(ИСХОДНЫЙ ТЕКСТ):

::::

Гораздо большее влияние на психологическое знание и мышление Фрейда оказали, пожалуй, писатели, в первую очередь Шекспир и Гёте, с которым он в значительной мере себя идентифицировал. Фрейд постоянно цитировал греческие трагедии, а также Шиллера, Гейне, Жана Поля и многих других. Достоевскому он посвятил свой очерк об отцеубийстве (1928). Собрание сочинений Людвига Берне подарили Фрейду еще на его 14-летие. (Могилы Гейне и Берне в Париже - единственные, которые он посетил на кладбище Пер-Лашез, - Jones I, 292.)

::::

(ЗАДАЧИ ДЛЯ РЕШЕНИЯ):
1. Повторите дословно фрагмент текста о Фрейде, который открывается словами «Гораздо большее влияние» и закрывается словами «Jones I, 292.)».
2. Ответьте по тексту о Фрейде на вопросы:
(а) С каким писателем Фрейд в значительной мере себя идентифицировал?
(б) Какому писателю Фрейд посвятил очерк об отцеубийстве, и в каком году вышел этот очерк?
(в) Что подарили Фрейду на его 14-летие?

::::

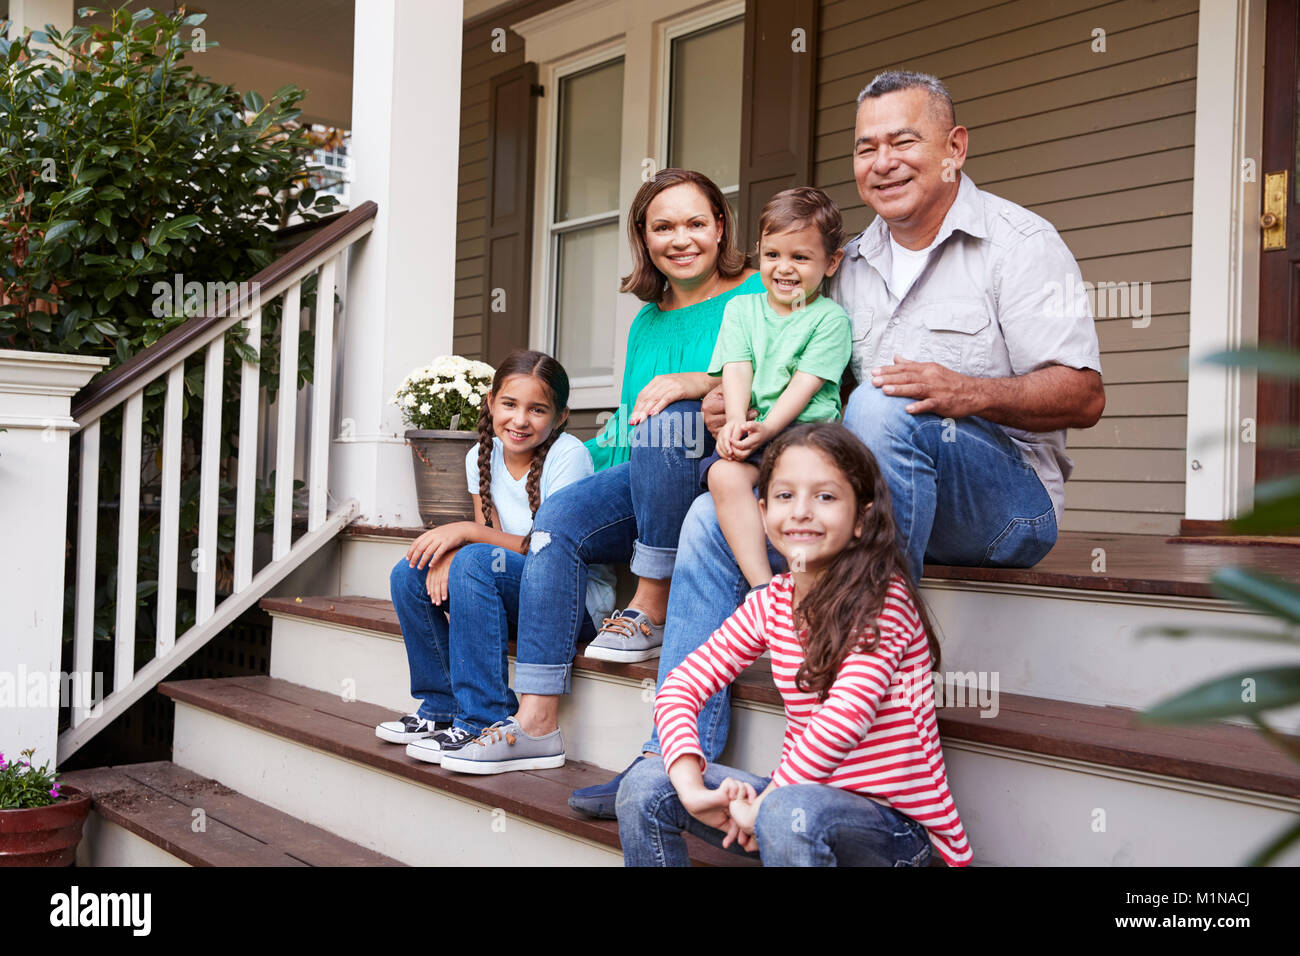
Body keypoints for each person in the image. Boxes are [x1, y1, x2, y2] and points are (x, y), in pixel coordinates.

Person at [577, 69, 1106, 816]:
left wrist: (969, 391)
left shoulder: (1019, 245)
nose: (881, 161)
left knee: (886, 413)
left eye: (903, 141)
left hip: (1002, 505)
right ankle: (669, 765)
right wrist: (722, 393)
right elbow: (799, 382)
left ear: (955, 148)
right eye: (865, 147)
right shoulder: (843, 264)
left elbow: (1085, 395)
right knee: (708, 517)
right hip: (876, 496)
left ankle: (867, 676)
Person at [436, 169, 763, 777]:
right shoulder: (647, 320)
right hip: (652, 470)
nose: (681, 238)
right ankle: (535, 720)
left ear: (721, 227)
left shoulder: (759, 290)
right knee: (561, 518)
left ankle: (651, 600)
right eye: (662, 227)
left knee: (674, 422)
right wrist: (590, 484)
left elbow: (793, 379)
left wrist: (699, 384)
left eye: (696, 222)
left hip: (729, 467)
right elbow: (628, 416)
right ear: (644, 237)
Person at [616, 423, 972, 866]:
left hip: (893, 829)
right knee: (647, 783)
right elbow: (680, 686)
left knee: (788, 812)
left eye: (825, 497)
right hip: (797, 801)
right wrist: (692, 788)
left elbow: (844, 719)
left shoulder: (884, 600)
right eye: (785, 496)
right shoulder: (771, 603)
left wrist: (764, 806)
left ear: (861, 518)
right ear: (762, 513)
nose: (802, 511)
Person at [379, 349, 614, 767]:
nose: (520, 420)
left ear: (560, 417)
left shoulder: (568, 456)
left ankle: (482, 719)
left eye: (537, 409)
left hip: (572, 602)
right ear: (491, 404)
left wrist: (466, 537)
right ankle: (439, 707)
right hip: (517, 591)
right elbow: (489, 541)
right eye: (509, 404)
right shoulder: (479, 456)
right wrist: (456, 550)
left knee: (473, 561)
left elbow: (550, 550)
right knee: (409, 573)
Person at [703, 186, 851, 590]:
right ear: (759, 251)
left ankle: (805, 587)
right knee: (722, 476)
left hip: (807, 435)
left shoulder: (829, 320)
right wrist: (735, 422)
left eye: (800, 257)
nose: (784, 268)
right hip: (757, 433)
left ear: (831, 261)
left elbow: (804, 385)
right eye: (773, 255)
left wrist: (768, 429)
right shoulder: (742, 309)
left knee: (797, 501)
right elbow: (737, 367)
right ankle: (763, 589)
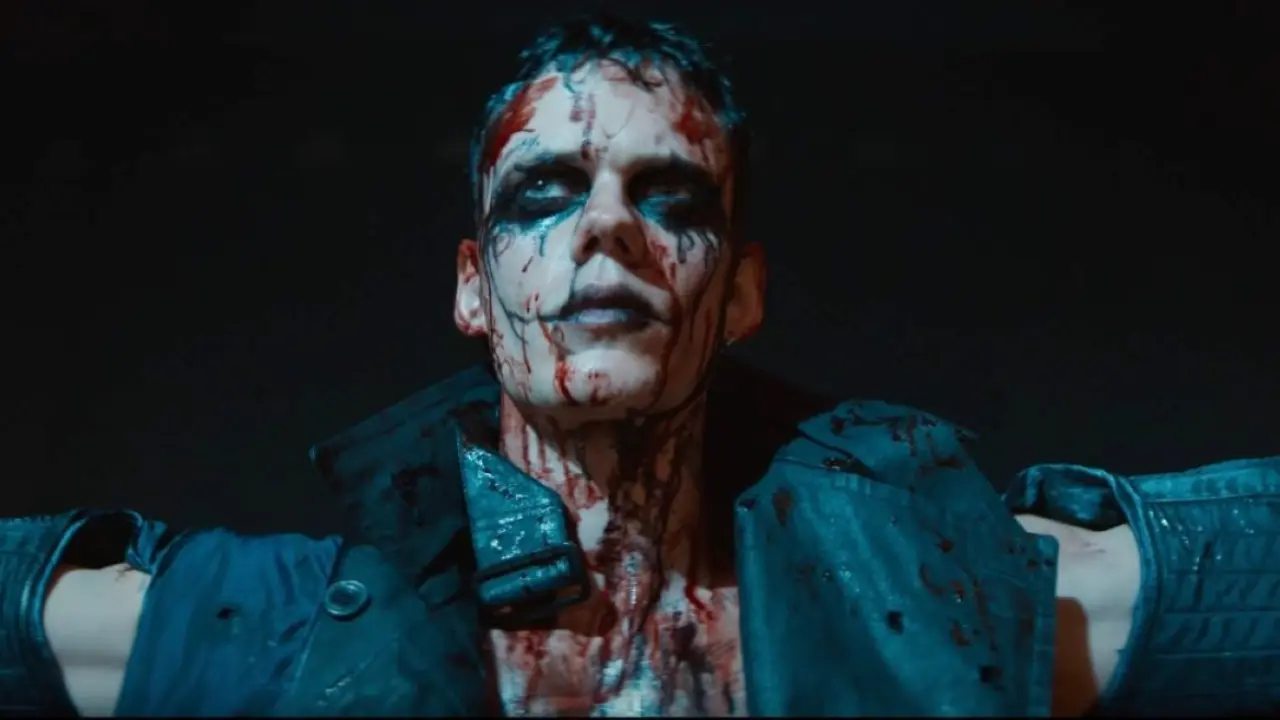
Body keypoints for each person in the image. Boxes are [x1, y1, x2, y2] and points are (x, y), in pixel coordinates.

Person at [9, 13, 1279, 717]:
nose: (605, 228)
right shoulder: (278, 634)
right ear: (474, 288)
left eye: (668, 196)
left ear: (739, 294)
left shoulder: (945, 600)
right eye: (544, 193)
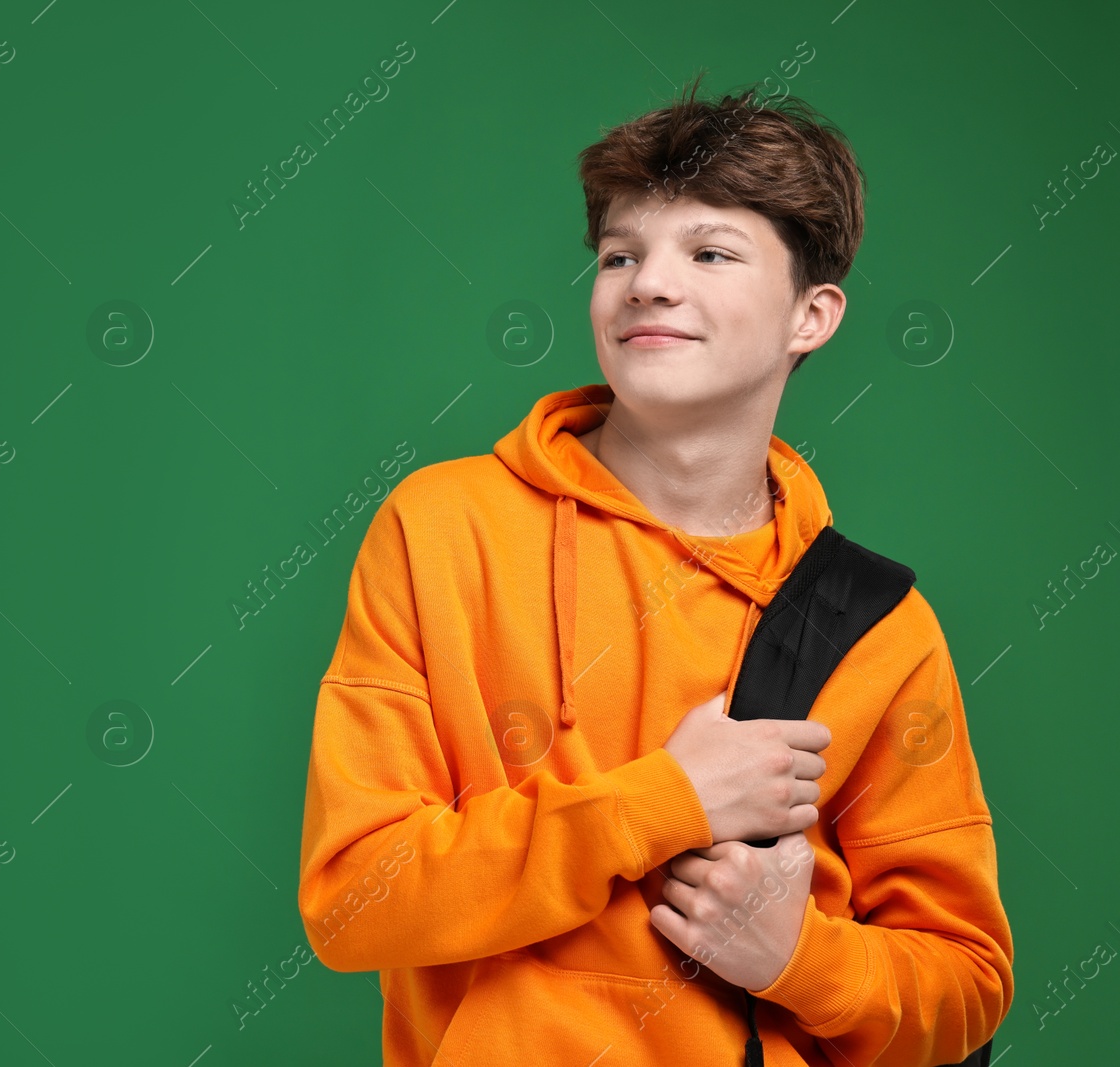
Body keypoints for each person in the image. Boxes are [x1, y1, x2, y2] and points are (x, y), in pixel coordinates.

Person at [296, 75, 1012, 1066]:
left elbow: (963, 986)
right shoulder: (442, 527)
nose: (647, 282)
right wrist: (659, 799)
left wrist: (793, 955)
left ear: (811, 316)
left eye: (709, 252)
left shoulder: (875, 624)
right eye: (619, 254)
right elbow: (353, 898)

::::

(ОТВЕТЫ ПО ПУНКТАМ):
1.
Гораздо большее влияние на психологическое знание и мышление Фрейда оказали, пожалуй, писатели, в первую очередь Шекспир и Гёте, с которым он в значительной мере себя идентифицировал. Фрейд постоянно цитировал греческие трагедии, а также Шиллера, Гейне, Жана Поля и многих других. Достоевскому он посвятил свой очерк об отцеубийстве (1928). Собрание сочинений Людвига Берне подарили Фрейду еще на его 14-летие. (Могилы Гейне и Берне в Париже - единственные, которые он посетил на кладбище Пер-Лашез, - Jones I, 292.)

2.
(а) С Гёте.
(б) Достоевскому, 1928 год.
(в) Собрание сочинений Людвига Берне.